Un peu à l’image de son titre, Une vie entre deux océans (The Light Between Oceans) oscille entre deux ambiances : l’isolement insulaire des âmes recluses, auxquelles un grondement omniprésent signale la présence de la mer comme gardien de captivité, et le bruissement des interactions sociales en milieu plus peuplé. Un plan, à un moment précis, signifie le basculement sans retour de la première à la seconde : un travelling arrière laissant l’île s’éloigner vers l’horizon. On devine que ce travelling aimerait émouvoir, marquer comme un signe d’adieu à un milieu dont on a appris à s’imprégner, où l’on a assisté à des moments d’un bonheur volé qu’on sait désormais révolu. Pourtant, l’émotion peine alors à poindre, figée dans le procédé. Il y a quelque chose de trop mécanique dans ce mouvement d’appareil par hélicoptère, trop raide, trop rapide, filant trop droit dans l’axe (choquant alors que le mouvement de la caméra est censé suivre celui d’un bateau voguant sur l’eau). Le plan ne dure pas plus de trois secondes, pourtant il ressort comme un signe criant de ce qui handicape d’une manière générale le nouveau long-métrage de Derek Cianfrance (Blue Valentine, The Place Beyond the Pines), surtout dans cette dernière partie : une marche plus académique qu’élégante, se laissant tracter par son intrigue quelque peu alambiquée et par les conventions tacites du mélodrame qui pèsent sur les attitudes des personnages et les possibilités d’émotion sincère dans les scènes.
Difficultés du romanesque
Soit, au sortir de la Première Guerre mondiale, un survivant traumatisé par les combats et en quête de solitude, au point de quérir et d’obtenir un poste de gardien de phare sur une petite île désolée au large de l’Australie. La solitude n’étant pas le propre de l’être humain, une jeune femme de la ville portuaire entreprend notre homme, le séduit, l’épouse et part vivre avec lui sur l’île, ce qui n’est pas de tout repos entre le devoir du gardien (qui l’accomplit très rigoureusement) et un désir d’enfant bien contrarié. Le vœu sera pourtant exaucé, non par les voies de la nature mais par la mer qui amène sur leur rivage un nourrisson qu’ils font passer pour leur fils biologique. Ils profitent de ce bonheur un peu usurpé, mais l’enfant a bien une génitrice, à la ville, ce qui va entraîner le remords du mari (lequel a validé cet écart de conduite sur l’insistance de sa fragile épouse) et bientôt des suites judiciaires qui les ramèneront au port. Et le gardien dévoué d’endosser la faute pour les deux, laissant sa femme esseulée et quelque peu aigrie, et une mère tentant de jouer son rôle avec le fruit de ses entrailles qui ne la reconnaît pas.
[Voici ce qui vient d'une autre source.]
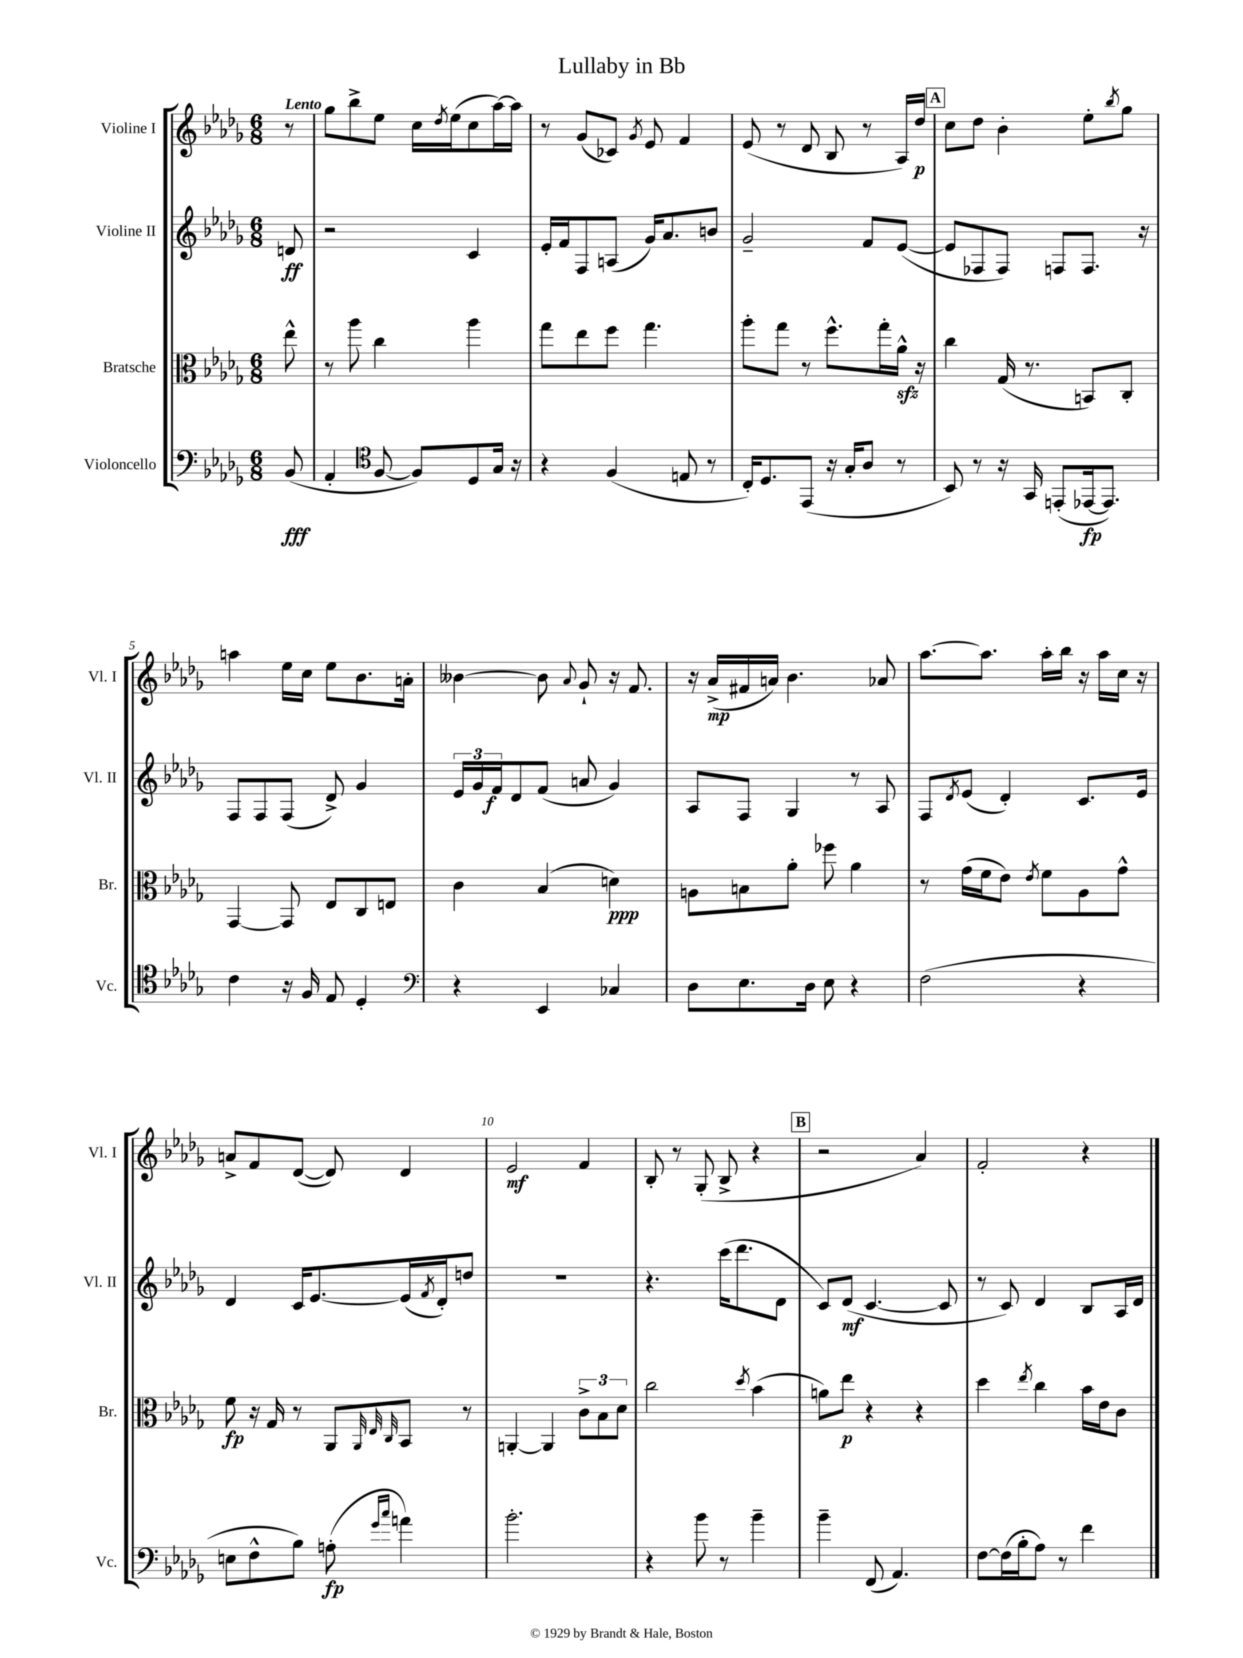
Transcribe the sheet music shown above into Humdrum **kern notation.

**kern	**kern	**kern	**kern
*staff4	*staff3	*staff2	*staff1
*clefF4	*clefC3	*clefG2	*clefG2
*k[b-e-a-d-g-]	*k[b-e-a-d-g-]	*k[b-e-a-d-g-]	*k[b-e-a-d-g-]
*M6/8	*M6/8	*M6/8	*M6/8
(8BB-	8ee-^^	8d	8r
=	=	=	=
4AA-'	8r	2r	8gg-
.	8aa-	.	8bb-^
*clefC4	*	*	*
[8F	4cc	.	8ee-
8F])	.	.	16cc
.	.	.	8qdd-
.	.	.	(16ee-
8D-	4aa-	4c	8cc
16G-	.	.	[16aa-)
16r	.	.	16aa-]
=	=	=	=
4r	8gg-	16e-'	8r
.	.	16f	.
.	8ee-	8F	(8g-
(4F	8ff	(8A	8c-)
.	.	.	8qg-
.	4.gg-	16g-)	8e-
.	.	8.a-	.
8E	.	.	4f
8r	.	8b	.
=	=	=	=
16C')	8aa-'	2g-~	(8e-
8.D-	.	.	.
.	8gg-	.	8r
(8EE-	8r	.	8d-
16r	8.ff^^	.	8B-
16G-'	.	.	.
8A-	.	8f	8r
.	16gg-'	.	.
8r	16a-^^	([8e-	16A-)
.	16r	.	16dd-
=	=	=	=
8BB-)	4cc	8e-]	8cc
8r	.	8F-	8dd-
16r	(16G-	8F-)	4b-'
16GG-	8.r	.	.
(8EE'	.	8F	.
[16EE-	8BB)	8.F	8ee-'
8.EE-])	.	.	.
.	.	.	8qbb-
.	8C'	.	8gg-
.	.	16r	.
=	=	=	=
4c	[4GG-	8F	4aa
.	.	8F	.
16r	8GG-]	(8F	16ee-
16F	.	.	16cc
8E-	8E-	8d-^)	8ee-
4D-'	8C	4g-	8.b-
.	8E	.	.
.	.	.	16a'
=	=	=	=
*clefF4	*	*	*
4r	4c	24e-	[4b--
.	.	24g-	.
.	.	24f	.
.	.	8d-	.
4EE-	(4B-	(8f	8b--]
.	.	.	8qqa-
.	.	8a	8g-`
4C-	4d)	4g-)	16r
.	.	.	8.f
=	=	=	=
8D-	8A	8A-	16r
.	.	.	(16a-^
8.E-	8B	8F	16f#
.	.	.	16a)
.	8a-'	4G-	4.b-
16D-	.	.	.
8E-	8ff-	.	.
4r	4a-	8r	.
.	.	8A-	8a-
=	=	=	=
(2F	8r	8F	[8.aa-
.	.	8qd-	.
.	(16g-	(8e-	.
.	16f	.	8.aa-]
.	8e-)	4d-')	.
.	8qe-	.	.
.	8f	.	16aa-'
.	.	.	16bb-
4r	8A-	8.c	16r
.	.	.	16aa-
.	8g-^^	.	16cc
.	.	16e-	16r
=	=	=	=
8E	8f	4d-	8a^
8F^^	16r	.	8f
.	16G-	.	.
8B-)	8r	16c	([8d-
.	.	[8.e-	.
(8A'	8AA-	.	8d-])
.	32qqAA-	.	.
16qqg-	32qqE-	.	.
16qqcc	32qqC	.	.
4a)	8BB-	(16e-]	4d-
.	.	8qf	.
.	.	16d-')	.
.	8r	8dd	.
=	=	=	=
2.b-'	[4AA'	2.r	2e-
.	4AA]	.	.
.	12c^	.	4f
.	12B-	.	.
.	12d-	.	.
=	=	=	=
4r	2cc	4.r	8B-'
.	.	.	8r
8b-	.	.	(8G-'
8r	.	(16ccc	8B-^
.	.	8.ddd-	.
.	8qdd-	.	.
4b-~	(4b-	.	4r
.	.	8d-	.
=	=	=	=
4b-~	8a)	8c)	2r
.	8ee-	(8d-	.
(8FF	4r	[4.c	.
4.AA-)	.	.	.
.	4r	.	4a-)
.	.	8c]	.
=	=	=	=
[8F	4dd-	8r	2f'
(16F]	.	8c)	.
16B-'	.	.	.
.	8qee-	.	.
8A-)	4cc	4d-	.
8r	.	.	.
4f	16b-	8B-	4r
.	16e-	.	.
.	8c	16A-	.
.	.	16d-	.
==	==	==	==
*-	*-	*-	*-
Cianfrance essaie d’embrasser toute la densité de cette intrigue romanesque, y compris la sous-intrigue édifiante sur le père défunt du nourrisson (un Allemand ostracisé), mais ne réussit qu’à éparpiller son récit, diluant la délicatesse qu’on lui connaît (et dont il fait preuve dans toute la partie insulaire) dans un souci académique de faire correctement le travail qui l’empêche d’insuffler une vraie âme à ce qu’il filme, s’appuyant trop sur le présupposé tragique des situations et sur les qualités d’interprétation par les acteurs.
Par devoir
Sur les personnages, justement, c’est comme le cinéaste n’avait pris le temps de s’intéresser qu’à un seul d’entre eux, la figure masculine du gardien joué par Michael Fassbender — lequel, lui aussi, accomplit correctement son devoir bien qu’on l’ait vu plus bluffant ailleurs. De bout en bout, c’est son mystère à lui qui porte le récit, les souffrances jamais confessées de la guerre qu’il endure dans le devoir accompli, devoir de veiller sur l’océan, de rendre sa femme heureuse, de se faire martyr pour elle — par amour, ou par attachement buté au rôle qu’il s’est donné ? Le film reste flou sur ce point, comme si les deux réponses se valaient, ce qui rend le mystère un peu artificiel, mais encore préférable à la ligne schématique et un brin misogyne avec laquelle sont dessinées, autour de cet homme, les figures féminines — soit l’épouse fragile, soumise à ses humeurs et poussant à la faute (Alicia Vikander, qui fait ce qu’elle peut avec cet archétype qu’on lui a confié), et la mère déboussolée et possessive (Rachel Weisz, pas convaincante), rôle qui ne s’avère guère plus qu’un prétexte pour figurer la culpabilité de l’homme. On a connu Cianfrance plus subtil avec les traits plaisants comme moins plaisants de ses personnages de mélodrame. Sans doute faut-il y voir un des effets néfastes du poids mal supporté du devoir de mener à bien un récit romanesque aussi dense et demandant une attention aussi diverse.